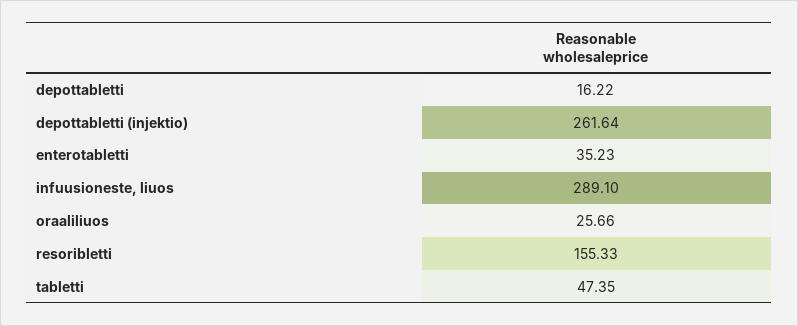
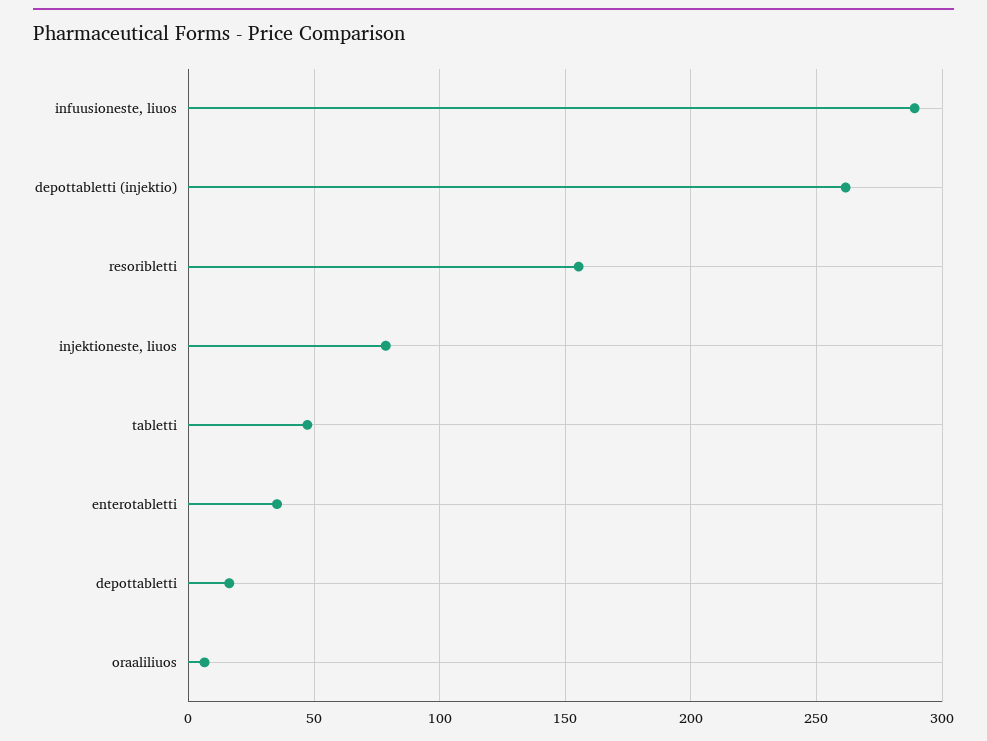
  {
    "depottabletti": 16.22,
    "depottabletti (injektio)": 261.64,
    "enterotabletti": 35.23,
    "infuusioneste, liuos": 289.1,
-   "oraaliliuos": 25.66,
+   "oraaliliuos": 5,
    "resoribletti": 155.33,
-   "tabletti": 47.35
+   "tabletti": 47.35,
+   "injektioneste, liuos": 80
  }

Task:
Reproduce each line of the data containing the word "depottabletti".

Reply:
    "depottabletti": 16.22,
    "depottabletti (injektio)": 261.64,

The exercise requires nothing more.